Reason No. 6, sufficient unto itself:
As George F. Will said recently:
When on Jan. 9, 2009, Barack Obama swore to defend the Constitution, he did not mean all of it.
(George F. Will, "Obama's selective defense of the Constitution," washingtonpost.com, October 10, 2012)
Mr. Will goes on to explain how the president abuses the Recess Clause of the Constitution to appoint important federal officials without the advice or consent of the United States Senate.
Mr. Obama's disdain for constitutional limits on his office, meaning at this moment, him, is one of a piece with his general disdain for the rule of law. There are too many examples to remember or list them all, but Mr. Will reminds us of three: The president "unilaterally rewrote laws pertaining to welfare, immigration and education."
Without legal authority, his administration now routinely waives work requirements in the welfare-reform act signed in 1996 by President Clinton.
Without legal authority, his administration gives two-year deportation waivers and work permits to favored classes of illegal immigrants. Writes Michael Barone: "It's a policy that tests well in the polls. The problem is that Congress, even when controlled by Democrats, refused to relax immigration policy in this way." (Michael Barone, "A Law Unto Himself," nationalreview.com, October 11, 2012)
Without legal authority, his administration now waives state compliance with much of No Child Left Behind.
His campaign has designed its online system to accept contributions from foreign donors and donors who wish to give more than federal law allows. (See "Reasons" of October 11.)

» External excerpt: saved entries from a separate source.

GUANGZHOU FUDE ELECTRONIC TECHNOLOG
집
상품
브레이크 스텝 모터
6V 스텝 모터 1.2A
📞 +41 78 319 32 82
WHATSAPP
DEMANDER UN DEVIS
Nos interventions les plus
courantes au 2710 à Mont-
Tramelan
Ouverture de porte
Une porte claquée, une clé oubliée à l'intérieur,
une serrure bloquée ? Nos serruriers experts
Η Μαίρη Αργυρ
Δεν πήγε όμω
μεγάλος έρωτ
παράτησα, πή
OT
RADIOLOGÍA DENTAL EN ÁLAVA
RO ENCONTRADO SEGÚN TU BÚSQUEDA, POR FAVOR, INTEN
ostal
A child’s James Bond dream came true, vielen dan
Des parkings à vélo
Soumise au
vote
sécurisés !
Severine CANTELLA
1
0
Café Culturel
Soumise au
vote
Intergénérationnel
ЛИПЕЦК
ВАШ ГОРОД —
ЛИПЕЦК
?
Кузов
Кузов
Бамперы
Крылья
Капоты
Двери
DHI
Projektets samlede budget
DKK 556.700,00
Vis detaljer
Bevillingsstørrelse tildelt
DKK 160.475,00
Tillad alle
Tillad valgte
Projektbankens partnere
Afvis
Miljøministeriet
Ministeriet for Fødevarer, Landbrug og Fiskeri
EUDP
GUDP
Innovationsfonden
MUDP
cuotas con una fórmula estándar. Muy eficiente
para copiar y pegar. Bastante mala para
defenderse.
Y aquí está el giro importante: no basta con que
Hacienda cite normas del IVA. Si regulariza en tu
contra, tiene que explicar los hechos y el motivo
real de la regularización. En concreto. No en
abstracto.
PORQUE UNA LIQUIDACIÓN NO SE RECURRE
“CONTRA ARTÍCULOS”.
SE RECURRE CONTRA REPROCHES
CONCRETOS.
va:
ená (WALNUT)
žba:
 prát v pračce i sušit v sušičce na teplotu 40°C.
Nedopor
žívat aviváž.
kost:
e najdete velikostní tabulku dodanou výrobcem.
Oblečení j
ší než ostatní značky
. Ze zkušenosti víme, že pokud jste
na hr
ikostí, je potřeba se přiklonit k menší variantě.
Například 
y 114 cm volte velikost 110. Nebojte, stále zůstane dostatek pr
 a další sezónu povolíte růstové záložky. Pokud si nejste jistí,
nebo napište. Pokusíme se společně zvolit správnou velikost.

His administration is pressuring defense contractors to violate WARN, a federal law that requires them to send notices of pending layoffs. Why? Because sending out the notices in October -- that is, obeying the law -- would be inconvenient to his reelection campaign.

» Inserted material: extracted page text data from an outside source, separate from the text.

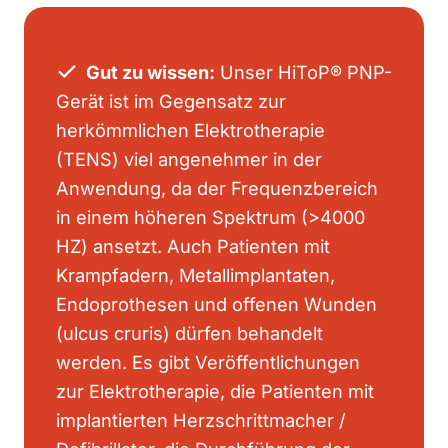
Gut zu wissen:
Unser HiToP® PNP-
Gerät ist im Gegensatz zur
herkömmlichen Elektrotherapie
(TENS) viel angenehmer in der
Anwendung, da der Frequenzbereich
in einem höheren Spektrum (>4000
HZ) ansetzt. Auch Patienten mit
Krampfadern, Metallimplantaten,
Endoprothesen und offenen Wunden
(ulcus cruris) dürfen behandelt
werden. Es gibt Veröffentlichungen
zur Elektrotherapie, die Patienten mit
implantierten Herzschrittmacher /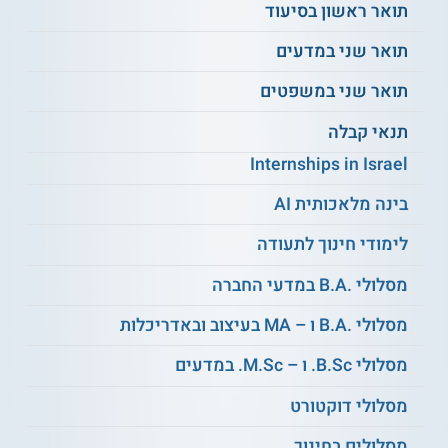
תואר ראשון בסיעוד
בוגרי התואר יכולים להמשיך לאקדמיה לתואר שלישי או במחקר
הוראת תחום המדעים. כמו כן, הם משתלבים במוסדות החינוך
תואר שני במדעים
הפורמאלי והבלתי פורמאלי כמורים, כמרכזי תחומים וככותבים של
מערכי לימוד.
תואר שני במשפטים
תנאי קבלה
** לתשומת לבך נכונות המידע עלולה להשתנות
Internships in Israel
מעת לעת. המידע המוצג כאן נכתב ונערך על ידי
צוות האתר. למען הסר ספק בין האתר למוסד
בינה מלאכותית AI
הלימודים לא מתקיים קשר מכל סוג שהוא.
לימודי חינוך לתעודה
למידע נוסף לחצו:
אוניברסיטת תל אביב
מסלולי .B.A במדעי החברה
מסלולי .B.A ו – MA בעיצוב ובאדריכלות
מסלולי B.Sc. ו – M.Sc. במדעים
מסלולי דוקטורט
מסלולים בחינוך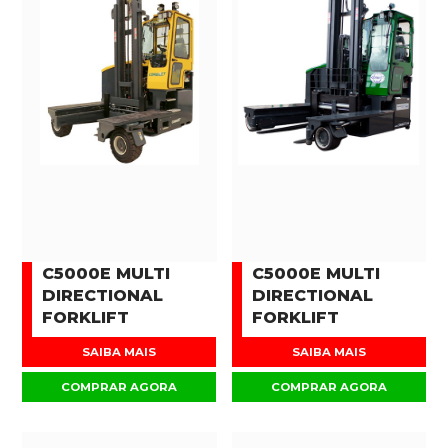
C5000E MULTI
C5000E MULTI
DIRECTIONAL
DIRECTIONAL
FORKLIFT
FORKLIFT
SAIBA MAIS
SAIBA MAIS
COMPRAR AGORA
COMPRAR AGORA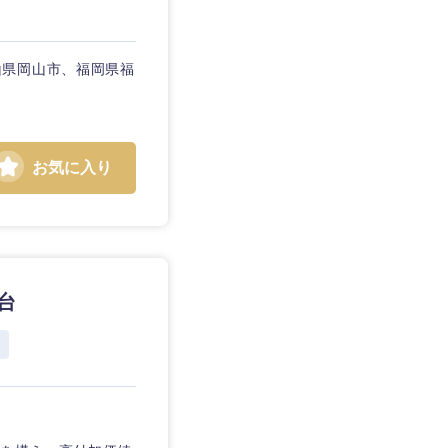
山県岡山市、福岡県福
お気に入り
台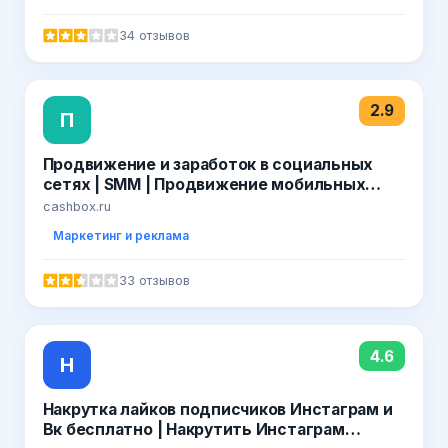
34 отзывов
2.9
П
Продвижение и заработок в социальных
сетях | SММ | Продвижение мобильных
приложений
cashbox.ru
Маркетинг и реклама
33 отзывов
4.6
Н
Накрутка лайков подписчиков Инстаграм и
Вк бесплатно | Накрутить Инстаграм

Glenn Reynolds, Instapundit, accuses the president of CDD: Constitutional Deficit Disorder.
Primary symptoms: disdain for constitutional limitations on power, disgust over the text's original meaning, constipation, and dry mouth.
More from Mr. Barone:
Barack Obama was a lecturer on constitutional law at the University of Chicago Law School. But he seems to take the attitude familiar to me, as an alumnus of Yale Law School, that the law is simply a bunch of words that people who are clever with words can manipulate to get any result they want.
In public speeches, he has defended such policies by shouting, "We can't wait!" The results are good, or at least politically convenient, so why be held back by a bunch of words written on paper?
The Constitution was written by men who had a different idea. They wanted a government bound by the rule of law. Do we?
I certainly want a government bound by the rule of law, and I trust you do too.
One august body that does not, at least when the issue is immigration, is the Houston Chronicle editorial board. It characterized the adminnistration's immigration order as "an end run around Congress" -- better (sigh) if it had not been necessary -- not for what it really was, a brazen violation of federal law and the U.S. Constitution.
Adherence to the rule of law matters only when you accept legal outcomes with which you disagree. Mr. Obama does not.
President Obama has been willing to do these unlawful and unconstitutional things while facing reelection. We can only imagine, in horror, what he might be willing to do when freed from the constraints of public opinion.
Voting against him is not enough. You must speak to your friends. You must contribute to his opponent.